Jeffrey Hammerstein, a district chief at Wake County EMS, said three people were confirmed dead in the accident at the glass and steel building called Charter Square, where scaffolding had peeled away from the exterior and fallen into a parking lot below.

Authorities said they were working to identify those who died. The fourth worker was reported to have suffered serious injuries.

All were involved in the construction project, Hammerstein said.

Peter Thurston was working inside the building installing a security card reader system when the accident happened.

He said he ran outside to try to help and saw three men in safety harnesses, leading him to believe that they had been attached to the scaffolding.

“It was just a loud crash and a huge cloud of smoke,” said Thurston, 32, of Garner. “I noticed three of the guys and it looked like they were dead. … That could have been anybody. That could have been me.”

He said a fourth man wearing a safety harness was found inside a nearby portable toilet.
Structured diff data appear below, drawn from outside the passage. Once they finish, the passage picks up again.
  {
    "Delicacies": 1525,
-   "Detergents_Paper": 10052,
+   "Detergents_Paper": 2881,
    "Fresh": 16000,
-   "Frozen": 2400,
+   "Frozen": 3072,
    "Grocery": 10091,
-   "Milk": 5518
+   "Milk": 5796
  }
He was still breathing and had a pulse, but was barely responsive, Thurston said.

It was not immediately clear if the injured man had fallen into the toilet or had been sitting inside when the collapse occurred.

The scaffolding that fell was attached to the side of the new building that allowed it to travel up and down. One of the tracks had snapped off several stories up and fallen into a twisted heap on the ground below.
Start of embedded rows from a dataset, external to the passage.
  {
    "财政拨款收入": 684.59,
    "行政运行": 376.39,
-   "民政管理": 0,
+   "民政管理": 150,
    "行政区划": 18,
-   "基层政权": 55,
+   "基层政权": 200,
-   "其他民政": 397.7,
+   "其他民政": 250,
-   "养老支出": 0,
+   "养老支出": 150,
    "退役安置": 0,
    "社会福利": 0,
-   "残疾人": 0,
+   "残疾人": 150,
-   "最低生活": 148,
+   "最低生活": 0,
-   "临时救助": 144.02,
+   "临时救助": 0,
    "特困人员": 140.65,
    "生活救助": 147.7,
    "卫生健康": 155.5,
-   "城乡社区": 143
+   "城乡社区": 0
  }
State Department of Labor spokesman Neal O’Briant said Monday that his agency is investigating the cause. Officials had closed off a wide area around the scene.

A group of men in hard hats and yellow vests, some of which said Associated Scaffolding on them, were talking to an official near the edge of the police line. A woman who answered the phone at the company’s Durham headquarters declined to give her name and said the company had no comment.

According to the state Department of Labor, the construction industry accounts for nearly half of all workplace fatalities in the state, with 19 deaths at construction sites reported in 2014.